19.3: Special adaptations help some plants thrive in extreme habitats.
Just as evolution has produced plant adaptations to deter herbivory, so, too, have a variety of plant adaptations evolved as responses to the non-living components of the environment. We see particularly dramatic adaptations in plants that manage to thrive in some of the world’s most extreme habitats.
Super-dry Habitats In deserts, groundwater is scarce, and moisture loss due to evaporation in the hot temperatures can further constrain a plant’s ability to retain water. Plants have responded to these difficult conditions with several different types of adaptations (FIGURE 19-5).
Figure 19.5: Survival strategies for dry climates.
Succulent leaves and stems. The evolution of thick, fleshy, water-storing tissue in the leaves and stems of cacti and other succulents reduces the surface-area-to-volume ratio of their photosynthetic parts, which helps minimize water loss due to evaporation. Although this adaptation reduces plants’ capacity for gas exchange and thus their overall rate of sugar production relative to plants with thinner leaves, it enables them to survive in the hot, dry desert habitats where thin-leaved plants are likely to dry out and die.
Deep taproots. If water conservation is one strategy of dry-habitat plants, “water mining” is the flip side. Plants such as mesquite establish strong and deep taproots, often boring into the soil a dozen meters or more to find sources of water far beneath the surface.
Long-dormant seeds. Because rain is highly unpredictable and rare in super-dry habitats—several years may pass between rains in the deserts of Chile, for example—many dry-adapted plants have seeds that can remain dormant for long periods of time. The seeds wait out the dry times, then quickly germinate and grow in response to brief periods of moisture.
Salty Environments Marshes and intertidal zones may have pleasant temperatures and plenty of moisture, but extreme levels of salt from the ocean and large fluctuations in salt concentrations can make it difficult for cells to maintain the appropriate salt concentration in the cytoplasm for optimal metabolic functioning (FIGURE 19-6). Plants adapted to saltwater environments are generally unable to reduce the large amounts of salt they absorb with water through their roots. So how do they survive? They transport much of the absorbed salt to vacuoles within their cells, thus isolating and containing it where it has little impact on cellular metabolism.

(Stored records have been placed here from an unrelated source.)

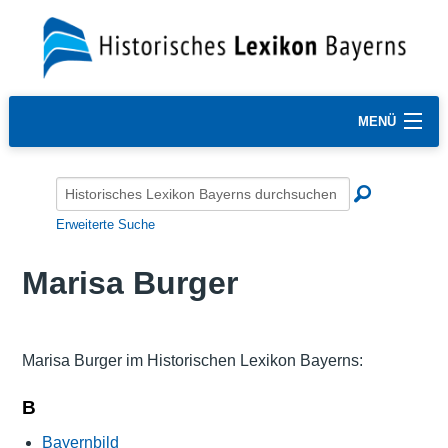
MENÜ
Erweiterte Suche
Marisa Burger
Marisa Burger im Historischen Lexikon Bayerns:
B
Bayernbild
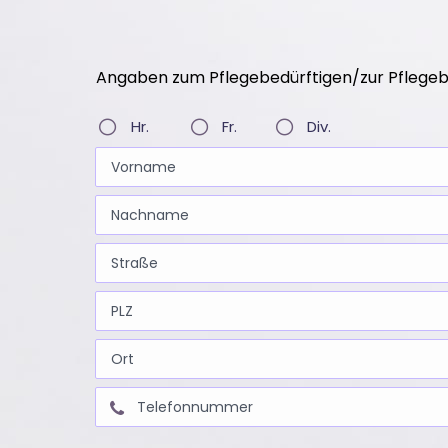
Angaben zum Pflegebedürftigen/zur Pflegeb
Hr.
Fr.
Div.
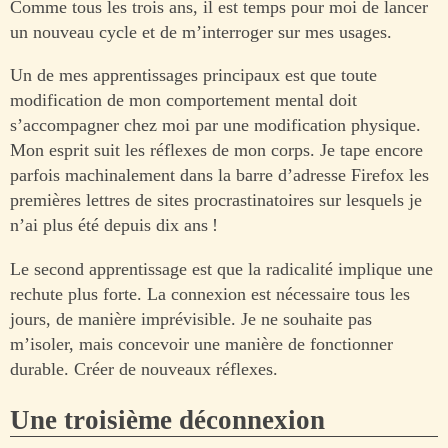
Comme tous les trois ans, il est temps pour moi de lancer
un nouveau cycle et de m’interroger sur mes usages.
Un de mes apprentissages principaux est que toute
modification de mon comportement mental doit
s’accompagner chez moi par une modification physique.
Mon esprit suit les réflexes de mon corps. Je tape encore
parfois machinalement dans la barre d’adresse Firefox les
premières lettres de sites procrastinatoires sur lesquels je
n’ai plus été depuis dix ans !
Le second apprentissage est que la radicalité implique une
rechute plus forte. La connexion est nécessaire tous les
jours, de manière imprévisible. Je ne souhaite pas
m’isoler, mais concevoir une manière de fonctionner
durable. Créer de nouveaux réflexes.
Une troisième déconnexion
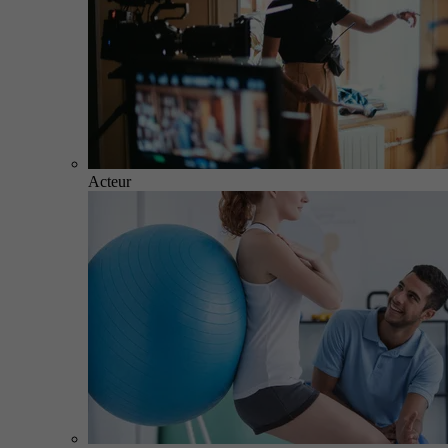
Acteur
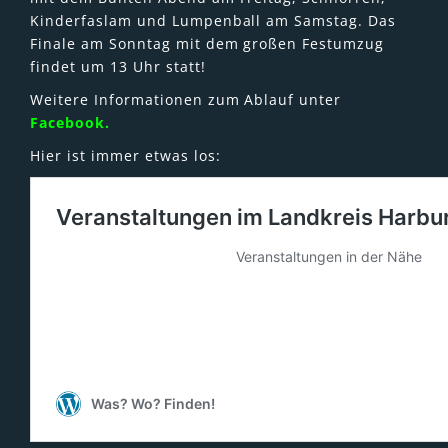
Kinderfaslam und Lumpenball am Samstag. Das
Finale am Sonntag mit dem großen Festumzug
findet um 13 Uhr statt!
Weitere Informationen zum Ablauf unter
Facebook.
Hier ist immer etwas los:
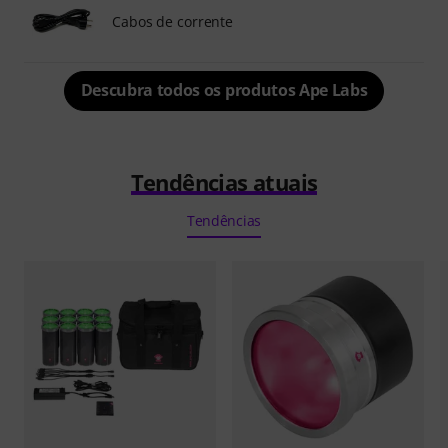
Cabos de corrente
Descubra todos os produtos Ape Labs
Tendências atuais
Tendências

Some plants—such as mangroves—are also able to move much of the salt to the leaves for excretion. The salt dries out on the leaf surfaces and blows away.
Cold and Windy Habitats At both extreme latitudes and extreme elevations, life can be hard: the air is cold, sunlight is limited, the growing season is short, and the winds can be brutal and relentless. As a consequence, plants living in these habitats tend to grow close to the ground and have smaller-than-average leaves (to limit evaporation of water). Grasses, in particular, do well under such conditions (FIGURE 19-7).
Arctic habitats present an additional challenge. Because the first few meters of soil below the ground surface stay perpetually frozen (called permafrost if it remains below freezing for two or more years), root growth is limited, and any water that is present from precipitation or melting cannot drain well. In high-altitude habitats, drainage is good, but the soil is still thin and poor in nutrients. In each case, plant life is usually limited to smaller plants with diffuse, shallow root systems.
Figure 19.6: Survival in salt water.
Figure 19.7: Survival in cold, windy habitats.
TAKE-HOME MESSAGE 19.3
In the course of evolution, plants have become adapted to some of the most extreme of the world’s habitats, including super-dry regions, salty environments, and cold, windy habitats.
What are two adaptations that plants have evolved to survive cold, windy habitats?